Learning the world model.

Such a model is called the dynamics model, the transition model or the forward model: What happens if I do that? The model can be deterministic (use neural networks) or stochastic (use Gaussian Processes). Given an initial state s_0 and a policy \pi, you can unroll the future using the local model.

Once you have a good transition model, you can generate rollouts, i.e. imaginary trajectories / episodes using the model.

\tau = (s_o, a_o, r_ 1, s_1, a_1, \ldots, s_T)

You can then feed these trajectories to any model-free algorithm (value-based, policy-gradient) that will learn to maximize the returns.

\mathcal{J}(\theta) = \mathbb{E}_{\tau}[R(\tau)]

Imaginary rollouts can be used to improve the policy.
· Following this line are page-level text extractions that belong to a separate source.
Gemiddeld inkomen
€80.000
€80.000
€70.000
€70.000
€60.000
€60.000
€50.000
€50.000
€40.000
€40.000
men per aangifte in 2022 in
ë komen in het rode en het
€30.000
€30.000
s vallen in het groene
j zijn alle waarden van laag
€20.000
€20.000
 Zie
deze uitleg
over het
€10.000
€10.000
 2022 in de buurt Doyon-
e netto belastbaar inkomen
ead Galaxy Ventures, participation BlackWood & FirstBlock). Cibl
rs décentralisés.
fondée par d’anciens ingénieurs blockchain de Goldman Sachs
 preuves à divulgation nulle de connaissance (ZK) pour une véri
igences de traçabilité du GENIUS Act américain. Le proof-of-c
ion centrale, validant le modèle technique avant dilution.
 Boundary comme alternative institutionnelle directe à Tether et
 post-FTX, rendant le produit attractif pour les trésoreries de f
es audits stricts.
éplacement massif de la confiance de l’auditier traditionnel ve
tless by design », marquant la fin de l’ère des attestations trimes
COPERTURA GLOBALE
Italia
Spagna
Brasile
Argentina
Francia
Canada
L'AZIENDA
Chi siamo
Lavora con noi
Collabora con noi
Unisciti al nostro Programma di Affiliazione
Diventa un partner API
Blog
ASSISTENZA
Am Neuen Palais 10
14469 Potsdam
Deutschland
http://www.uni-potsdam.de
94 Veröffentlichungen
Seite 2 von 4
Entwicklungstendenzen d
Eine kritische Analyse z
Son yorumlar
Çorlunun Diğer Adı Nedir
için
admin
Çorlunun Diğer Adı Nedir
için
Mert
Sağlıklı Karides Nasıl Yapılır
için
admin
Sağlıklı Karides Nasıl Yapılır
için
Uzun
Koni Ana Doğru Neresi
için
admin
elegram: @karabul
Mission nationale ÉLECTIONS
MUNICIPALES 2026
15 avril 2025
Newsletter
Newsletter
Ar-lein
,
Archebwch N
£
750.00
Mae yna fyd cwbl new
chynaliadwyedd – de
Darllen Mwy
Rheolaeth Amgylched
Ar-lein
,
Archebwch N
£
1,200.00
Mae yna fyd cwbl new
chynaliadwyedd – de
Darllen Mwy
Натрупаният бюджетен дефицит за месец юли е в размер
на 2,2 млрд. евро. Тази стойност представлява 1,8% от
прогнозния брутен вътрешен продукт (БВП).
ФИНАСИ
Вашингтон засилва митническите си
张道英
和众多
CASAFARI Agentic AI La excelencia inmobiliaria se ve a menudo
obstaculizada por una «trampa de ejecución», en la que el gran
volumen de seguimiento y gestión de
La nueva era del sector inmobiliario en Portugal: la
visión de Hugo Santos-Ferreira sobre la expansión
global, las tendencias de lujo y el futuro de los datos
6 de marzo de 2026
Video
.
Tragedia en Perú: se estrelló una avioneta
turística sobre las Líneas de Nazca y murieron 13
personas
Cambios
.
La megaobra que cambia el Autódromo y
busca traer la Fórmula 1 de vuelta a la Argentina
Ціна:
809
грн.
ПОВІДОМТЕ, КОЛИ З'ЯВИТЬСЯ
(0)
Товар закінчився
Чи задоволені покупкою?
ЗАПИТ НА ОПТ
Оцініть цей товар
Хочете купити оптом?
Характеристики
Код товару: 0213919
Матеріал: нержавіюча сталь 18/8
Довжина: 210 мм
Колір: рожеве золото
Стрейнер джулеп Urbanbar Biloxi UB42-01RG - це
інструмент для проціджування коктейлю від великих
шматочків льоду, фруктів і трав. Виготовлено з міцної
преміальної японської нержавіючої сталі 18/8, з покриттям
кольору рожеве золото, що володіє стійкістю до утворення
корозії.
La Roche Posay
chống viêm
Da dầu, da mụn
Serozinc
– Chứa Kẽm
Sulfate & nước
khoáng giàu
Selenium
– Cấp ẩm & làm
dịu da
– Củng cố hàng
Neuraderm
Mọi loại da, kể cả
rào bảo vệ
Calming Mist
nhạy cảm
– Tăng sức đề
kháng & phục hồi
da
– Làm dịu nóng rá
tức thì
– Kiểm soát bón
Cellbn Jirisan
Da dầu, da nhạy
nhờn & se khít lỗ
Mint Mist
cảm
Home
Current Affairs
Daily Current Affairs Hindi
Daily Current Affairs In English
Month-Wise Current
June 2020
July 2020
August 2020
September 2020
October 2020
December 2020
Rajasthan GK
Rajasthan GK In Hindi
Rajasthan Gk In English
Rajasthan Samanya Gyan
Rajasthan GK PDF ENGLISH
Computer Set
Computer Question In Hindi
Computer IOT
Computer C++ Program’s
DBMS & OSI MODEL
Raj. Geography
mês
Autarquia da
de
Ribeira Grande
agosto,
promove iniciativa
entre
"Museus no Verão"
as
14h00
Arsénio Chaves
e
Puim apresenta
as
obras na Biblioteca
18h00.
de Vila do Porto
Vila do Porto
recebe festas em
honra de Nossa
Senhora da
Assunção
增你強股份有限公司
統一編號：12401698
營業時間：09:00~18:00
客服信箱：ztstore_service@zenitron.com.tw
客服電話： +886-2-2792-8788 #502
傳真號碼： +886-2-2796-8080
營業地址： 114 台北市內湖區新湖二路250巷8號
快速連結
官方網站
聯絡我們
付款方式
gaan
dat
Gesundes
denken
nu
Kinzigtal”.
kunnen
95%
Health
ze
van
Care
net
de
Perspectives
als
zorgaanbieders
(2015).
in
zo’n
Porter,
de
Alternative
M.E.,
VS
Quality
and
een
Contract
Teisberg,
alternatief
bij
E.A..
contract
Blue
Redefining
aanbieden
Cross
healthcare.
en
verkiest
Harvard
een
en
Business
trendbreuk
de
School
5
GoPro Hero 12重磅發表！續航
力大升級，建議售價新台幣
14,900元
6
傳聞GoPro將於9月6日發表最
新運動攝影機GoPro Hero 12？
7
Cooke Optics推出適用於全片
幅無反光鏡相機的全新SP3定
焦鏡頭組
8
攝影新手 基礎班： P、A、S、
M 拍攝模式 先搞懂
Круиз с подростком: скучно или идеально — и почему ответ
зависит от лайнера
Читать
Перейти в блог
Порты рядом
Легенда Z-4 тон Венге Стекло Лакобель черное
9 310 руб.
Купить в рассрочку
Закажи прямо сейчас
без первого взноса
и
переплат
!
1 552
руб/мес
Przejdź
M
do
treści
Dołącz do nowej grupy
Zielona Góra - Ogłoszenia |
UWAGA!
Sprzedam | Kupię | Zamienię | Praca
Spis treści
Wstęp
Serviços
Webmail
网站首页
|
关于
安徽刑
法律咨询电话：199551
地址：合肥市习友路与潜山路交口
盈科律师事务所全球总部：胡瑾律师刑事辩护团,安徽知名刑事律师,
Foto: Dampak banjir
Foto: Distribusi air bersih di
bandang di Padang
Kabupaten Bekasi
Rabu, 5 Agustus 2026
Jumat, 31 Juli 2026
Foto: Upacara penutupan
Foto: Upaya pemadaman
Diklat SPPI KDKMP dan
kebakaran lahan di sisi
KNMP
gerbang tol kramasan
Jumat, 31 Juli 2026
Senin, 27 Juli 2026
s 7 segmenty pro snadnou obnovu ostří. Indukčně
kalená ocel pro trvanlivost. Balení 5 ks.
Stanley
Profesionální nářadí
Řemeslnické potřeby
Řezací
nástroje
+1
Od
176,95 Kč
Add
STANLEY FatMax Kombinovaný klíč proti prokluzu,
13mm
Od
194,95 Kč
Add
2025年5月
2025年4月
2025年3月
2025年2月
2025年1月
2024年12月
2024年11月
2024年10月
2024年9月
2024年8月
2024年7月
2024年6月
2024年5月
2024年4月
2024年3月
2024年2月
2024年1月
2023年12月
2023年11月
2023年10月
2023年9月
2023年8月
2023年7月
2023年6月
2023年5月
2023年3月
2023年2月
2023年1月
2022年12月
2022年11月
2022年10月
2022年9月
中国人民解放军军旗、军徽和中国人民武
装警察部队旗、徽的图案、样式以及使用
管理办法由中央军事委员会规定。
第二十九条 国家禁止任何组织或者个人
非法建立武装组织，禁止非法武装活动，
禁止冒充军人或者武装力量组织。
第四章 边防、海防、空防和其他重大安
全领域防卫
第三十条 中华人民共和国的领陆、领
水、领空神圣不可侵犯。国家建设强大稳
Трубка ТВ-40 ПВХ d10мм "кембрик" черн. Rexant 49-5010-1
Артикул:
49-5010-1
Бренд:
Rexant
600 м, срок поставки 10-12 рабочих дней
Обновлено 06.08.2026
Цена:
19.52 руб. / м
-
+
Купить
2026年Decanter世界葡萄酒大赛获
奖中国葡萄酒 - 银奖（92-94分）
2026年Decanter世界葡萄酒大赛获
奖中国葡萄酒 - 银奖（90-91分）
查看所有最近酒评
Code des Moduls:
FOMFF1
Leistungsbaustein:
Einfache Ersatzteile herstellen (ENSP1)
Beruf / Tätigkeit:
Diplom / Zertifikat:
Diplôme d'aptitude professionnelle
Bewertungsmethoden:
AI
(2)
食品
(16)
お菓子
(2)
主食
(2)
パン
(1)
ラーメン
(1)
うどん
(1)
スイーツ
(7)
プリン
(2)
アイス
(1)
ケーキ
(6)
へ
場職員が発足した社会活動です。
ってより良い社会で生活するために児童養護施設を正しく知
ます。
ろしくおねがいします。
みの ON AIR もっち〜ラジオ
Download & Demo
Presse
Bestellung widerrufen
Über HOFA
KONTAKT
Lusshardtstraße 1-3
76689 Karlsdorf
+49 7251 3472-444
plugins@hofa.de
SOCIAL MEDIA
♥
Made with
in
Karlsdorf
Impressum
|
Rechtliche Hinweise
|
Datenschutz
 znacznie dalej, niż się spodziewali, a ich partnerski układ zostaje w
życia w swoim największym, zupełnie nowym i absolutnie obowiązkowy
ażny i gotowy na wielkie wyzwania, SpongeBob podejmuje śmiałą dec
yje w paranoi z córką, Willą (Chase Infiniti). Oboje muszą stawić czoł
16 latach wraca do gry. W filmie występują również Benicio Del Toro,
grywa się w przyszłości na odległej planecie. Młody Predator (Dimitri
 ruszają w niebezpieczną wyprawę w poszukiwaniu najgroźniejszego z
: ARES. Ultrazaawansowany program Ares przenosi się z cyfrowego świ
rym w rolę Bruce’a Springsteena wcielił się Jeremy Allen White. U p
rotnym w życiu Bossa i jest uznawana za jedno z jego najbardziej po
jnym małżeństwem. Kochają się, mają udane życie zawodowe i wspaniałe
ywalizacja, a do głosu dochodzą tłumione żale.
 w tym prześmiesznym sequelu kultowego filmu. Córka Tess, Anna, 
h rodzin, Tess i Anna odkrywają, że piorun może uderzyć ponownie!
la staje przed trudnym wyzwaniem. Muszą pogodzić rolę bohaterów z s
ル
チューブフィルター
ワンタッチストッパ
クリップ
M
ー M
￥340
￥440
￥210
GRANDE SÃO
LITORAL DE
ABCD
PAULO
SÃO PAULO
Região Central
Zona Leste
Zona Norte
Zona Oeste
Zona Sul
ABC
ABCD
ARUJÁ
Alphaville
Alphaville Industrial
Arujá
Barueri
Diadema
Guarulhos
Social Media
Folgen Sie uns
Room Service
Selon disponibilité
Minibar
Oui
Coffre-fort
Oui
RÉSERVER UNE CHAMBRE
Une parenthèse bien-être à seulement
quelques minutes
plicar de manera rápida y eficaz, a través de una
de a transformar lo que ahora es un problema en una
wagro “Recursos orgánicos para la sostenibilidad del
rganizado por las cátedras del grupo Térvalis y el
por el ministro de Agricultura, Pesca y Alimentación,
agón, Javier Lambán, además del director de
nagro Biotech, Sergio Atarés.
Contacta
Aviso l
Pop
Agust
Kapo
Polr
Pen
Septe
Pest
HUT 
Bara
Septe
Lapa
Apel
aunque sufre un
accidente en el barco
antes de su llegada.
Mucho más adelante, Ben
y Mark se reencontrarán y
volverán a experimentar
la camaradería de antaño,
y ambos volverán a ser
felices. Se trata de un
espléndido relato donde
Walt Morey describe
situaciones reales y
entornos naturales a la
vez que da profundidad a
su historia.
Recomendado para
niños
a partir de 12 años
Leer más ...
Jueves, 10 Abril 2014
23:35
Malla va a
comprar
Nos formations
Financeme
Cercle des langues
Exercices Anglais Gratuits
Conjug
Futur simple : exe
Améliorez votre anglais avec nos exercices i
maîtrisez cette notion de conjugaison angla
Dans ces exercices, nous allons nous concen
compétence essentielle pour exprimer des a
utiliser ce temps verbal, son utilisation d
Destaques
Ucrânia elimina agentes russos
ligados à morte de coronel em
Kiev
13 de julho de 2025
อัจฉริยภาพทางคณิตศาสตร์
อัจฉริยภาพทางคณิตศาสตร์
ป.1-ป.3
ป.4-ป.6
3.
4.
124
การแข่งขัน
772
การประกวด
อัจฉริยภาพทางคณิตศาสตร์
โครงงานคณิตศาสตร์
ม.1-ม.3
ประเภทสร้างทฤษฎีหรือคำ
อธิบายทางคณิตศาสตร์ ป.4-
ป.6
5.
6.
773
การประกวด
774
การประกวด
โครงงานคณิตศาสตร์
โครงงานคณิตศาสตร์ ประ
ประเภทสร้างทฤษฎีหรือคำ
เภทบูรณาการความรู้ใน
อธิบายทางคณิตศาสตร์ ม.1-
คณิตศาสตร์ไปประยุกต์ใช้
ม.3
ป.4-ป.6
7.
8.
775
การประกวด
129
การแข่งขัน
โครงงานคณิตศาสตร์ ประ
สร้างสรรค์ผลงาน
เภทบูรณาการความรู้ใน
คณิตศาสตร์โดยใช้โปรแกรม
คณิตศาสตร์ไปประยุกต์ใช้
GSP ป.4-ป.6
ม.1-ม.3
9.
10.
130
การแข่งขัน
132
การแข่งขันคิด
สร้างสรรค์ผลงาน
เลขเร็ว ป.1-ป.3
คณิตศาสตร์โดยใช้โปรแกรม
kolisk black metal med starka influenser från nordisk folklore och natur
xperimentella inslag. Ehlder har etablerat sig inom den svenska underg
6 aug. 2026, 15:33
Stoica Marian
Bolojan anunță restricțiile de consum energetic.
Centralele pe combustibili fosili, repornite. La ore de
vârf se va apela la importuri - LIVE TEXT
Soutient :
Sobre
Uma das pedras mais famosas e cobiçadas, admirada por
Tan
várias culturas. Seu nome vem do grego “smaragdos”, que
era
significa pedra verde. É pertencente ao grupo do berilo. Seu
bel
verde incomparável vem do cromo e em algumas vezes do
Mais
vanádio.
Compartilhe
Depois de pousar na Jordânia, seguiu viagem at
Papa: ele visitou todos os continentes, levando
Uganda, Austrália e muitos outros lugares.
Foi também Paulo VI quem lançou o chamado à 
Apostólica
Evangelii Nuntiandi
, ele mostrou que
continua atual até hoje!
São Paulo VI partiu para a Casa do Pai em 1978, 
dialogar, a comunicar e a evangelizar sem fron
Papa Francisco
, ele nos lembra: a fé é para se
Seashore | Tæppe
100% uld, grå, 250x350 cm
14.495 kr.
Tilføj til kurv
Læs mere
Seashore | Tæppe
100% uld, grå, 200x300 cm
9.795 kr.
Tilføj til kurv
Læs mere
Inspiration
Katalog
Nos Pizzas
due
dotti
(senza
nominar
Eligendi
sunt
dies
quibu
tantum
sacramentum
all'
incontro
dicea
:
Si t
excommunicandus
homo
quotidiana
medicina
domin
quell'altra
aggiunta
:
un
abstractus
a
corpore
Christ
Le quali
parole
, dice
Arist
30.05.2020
Source: (Kurutach et al., 2018).

The only sample complexity is the one needed to train the model: the rest is emulated. Drawback: This can only work when the model is close to perfect, especially for long trajectories or probabilistic MDPs.

For long horizons, the slightest imperfection in the model can accumulate (drift) and lead to completely wrong trajectories. The emulated trajectory cannot be generated by the current policy \pi_\theta, the policy gradient is biased (especially if you are on-policy), the algorithm does not converge. If you have a perfect model, you should not be using RL anyway as classical control methods would be much faster (but see AlphaGo).

Imaginary rollouts generated by an imperfect model can drigt for long horizons. Source:

The solution is to replan at each time step and execute only the first planned action in the real environment.

Constantly replanning allows to correct the trajectories. Source:

Model Predictive Control iteratively plans complete trajectories, but only selects the first action.

A neural network can be used to learn the model in an MPC architecture. Source: (Nagabandi et al., 2017).

The planner can actually be anything, it does not have to be a RL algorithm. For example, it can be iLQR (Iterative Linear Quadratic Regulator), a non-linear optimization method (see

Alternatively, one can use random-sampling shooting:

  1. in the current state, select a set of possible actions.
  2. generate rollouts with these actions and compute their returns using the model.
  3. select the action whose rollout has the highest return.

The main advantage of MPC is that you can change the reward function (the goal) on the fly: what you learn is the model, but planning is just an optimization procedure. You can set intermediary goals to the agent very flexibly: no need for a well-defined reward function. Model imperfection is not a problem as you replan all the time. The model can adapt to changes in the environment (slippery terrain, simulation to real-world).


Another approach to MB RL is to augment MF methods with MB rollouts. The MF algorithm (e.g. Q-learning) learns from transitions (s, a, r, s') sampled either with:

  • real experience: interaction with the environment.
  • simulated experience: simulation by the model.

If the simulated transitions are good enough, the MF algorithm can converge using much less real transitions, thereby reducing its sample complexity. The Dyna-Q algorithm (Sutton, 1990) is an extension of Q-learning to integrate a model M(s, a) = (s', r'). The model can be tabular or approximated with a NN.

  • Initialize values Q(s, a) and model M(s, a).

  • for t \in [0, T_\text{total}]:

    • Select a_t using Q, take it on the real environment and observe s_{t+1} and r_{t+1}.

    • Update the Q-value of the real action:

    \Delta Q(s_t, a_t) = \alpha \, (r_{t+1} + \gamma \, \max_a Q(s_{t+1}, a) - Q(s_t, a_t))

    • Update the model:

    M(s_t, a_t) \leftarrow (s_{t+1}, r_{t+1})

    • for K steps:

      • Sample a state s_k from a list of visited states.

      • Select a_k using Q, predict s_{k+1} and r_{k+1} using the model M(s_k, a_k).

      • Update the Q-value of the imagined action:

      \Delta Q(s_k, a_k) = \alpha \, (r_{k+1} + \gamma \, \max_a Q(s_{k+1}, a) - Q(s_k, a_k))

Dyna-Q: RL with planning. Source: (Sutton and Barto, 1998).

It is interesting to notice that Dyna-Q is very similar to DQN and its experience replay memory. In DQN, the ERM stores real transitions generated in the past. In Dyna-Q, the model generates imagined transitions based on past real transitions.